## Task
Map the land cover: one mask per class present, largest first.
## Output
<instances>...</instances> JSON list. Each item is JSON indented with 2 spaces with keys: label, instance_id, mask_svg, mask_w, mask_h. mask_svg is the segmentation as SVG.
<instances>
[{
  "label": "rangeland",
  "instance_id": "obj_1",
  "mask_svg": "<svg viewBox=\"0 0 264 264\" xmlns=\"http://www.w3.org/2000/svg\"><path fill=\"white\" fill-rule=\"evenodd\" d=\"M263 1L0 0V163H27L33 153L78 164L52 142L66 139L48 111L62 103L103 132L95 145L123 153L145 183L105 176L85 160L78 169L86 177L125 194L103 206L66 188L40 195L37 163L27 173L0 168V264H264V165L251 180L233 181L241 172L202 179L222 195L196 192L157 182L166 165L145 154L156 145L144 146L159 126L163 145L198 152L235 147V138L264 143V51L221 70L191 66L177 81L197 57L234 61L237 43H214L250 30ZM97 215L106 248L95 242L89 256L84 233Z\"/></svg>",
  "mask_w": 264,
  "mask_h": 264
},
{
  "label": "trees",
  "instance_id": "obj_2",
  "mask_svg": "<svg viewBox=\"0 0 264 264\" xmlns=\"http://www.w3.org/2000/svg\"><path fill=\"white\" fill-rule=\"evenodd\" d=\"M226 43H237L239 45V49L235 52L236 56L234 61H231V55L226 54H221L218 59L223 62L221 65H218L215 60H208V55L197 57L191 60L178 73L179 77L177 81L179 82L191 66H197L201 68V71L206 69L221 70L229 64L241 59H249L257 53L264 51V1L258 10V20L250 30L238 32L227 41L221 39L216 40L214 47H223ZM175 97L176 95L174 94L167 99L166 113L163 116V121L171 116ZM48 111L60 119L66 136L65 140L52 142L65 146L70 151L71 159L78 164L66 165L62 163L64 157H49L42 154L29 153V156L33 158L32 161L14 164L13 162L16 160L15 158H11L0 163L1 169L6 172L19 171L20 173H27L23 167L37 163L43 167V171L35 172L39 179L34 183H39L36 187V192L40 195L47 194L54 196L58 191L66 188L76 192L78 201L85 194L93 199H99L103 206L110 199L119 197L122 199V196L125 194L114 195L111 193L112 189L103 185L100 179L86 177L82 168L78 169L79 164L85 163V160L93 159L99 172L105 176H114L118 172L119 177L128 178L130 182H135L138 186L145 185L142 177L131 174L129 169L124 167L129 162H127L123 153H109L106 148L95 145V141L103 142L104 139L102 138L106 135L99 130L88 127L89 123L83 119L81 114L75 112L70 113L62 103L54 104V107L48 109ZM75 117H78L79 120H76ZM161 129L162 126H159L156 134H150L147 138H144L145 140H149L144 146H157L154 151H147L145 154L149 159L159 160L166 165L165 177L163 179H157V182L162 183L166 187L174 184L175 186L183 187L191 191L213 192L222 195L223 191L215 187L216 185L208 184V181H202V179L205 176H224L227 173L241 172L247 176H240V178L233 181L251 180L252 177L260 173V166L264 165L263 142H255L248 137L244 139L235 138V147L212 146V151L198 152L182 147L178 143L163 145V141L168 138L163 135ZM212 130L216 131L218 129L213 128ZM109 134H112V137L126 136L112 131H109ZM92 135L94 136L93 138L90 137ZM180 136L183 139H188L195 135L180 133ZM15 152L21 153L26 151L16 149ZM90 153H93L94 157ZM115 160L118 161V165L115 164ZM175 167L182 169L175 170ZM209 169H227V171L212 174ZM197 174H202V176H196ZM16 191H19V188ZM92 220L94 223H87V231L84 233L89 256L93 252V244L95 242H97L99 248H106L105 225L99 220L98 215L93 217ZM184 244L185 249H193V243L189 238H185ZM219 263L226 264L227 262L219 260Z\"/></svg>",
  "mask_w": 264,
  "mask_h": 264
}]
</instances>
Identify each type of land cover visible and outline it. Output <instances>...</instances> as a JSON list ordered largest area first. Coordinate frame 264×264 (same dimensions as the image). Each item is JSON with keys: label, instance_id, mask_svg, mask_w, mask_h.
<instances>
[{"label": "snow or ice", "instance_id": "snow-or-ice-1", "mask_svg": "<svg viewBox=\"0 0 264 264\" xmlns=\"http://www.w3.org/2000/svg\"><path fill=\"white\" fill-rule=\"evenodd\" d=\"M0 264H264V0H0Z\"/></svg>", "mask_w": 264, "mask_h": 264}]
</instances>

== == ==

| What is expected |
Copy, word for word, the lines from the start of the records through the line that contains "<instances>...</instances> JSON list.", inclusive.

| Full response |
## Task
Map the land cover: one mask per class present, largest first.
## Output
<instances>...</instances> JSON list. Each item is JSON indented with 2 spaces with keys: label, instance_id, mask_svg, mask_w, mask_h. mask_svg is the segmentation as SVG.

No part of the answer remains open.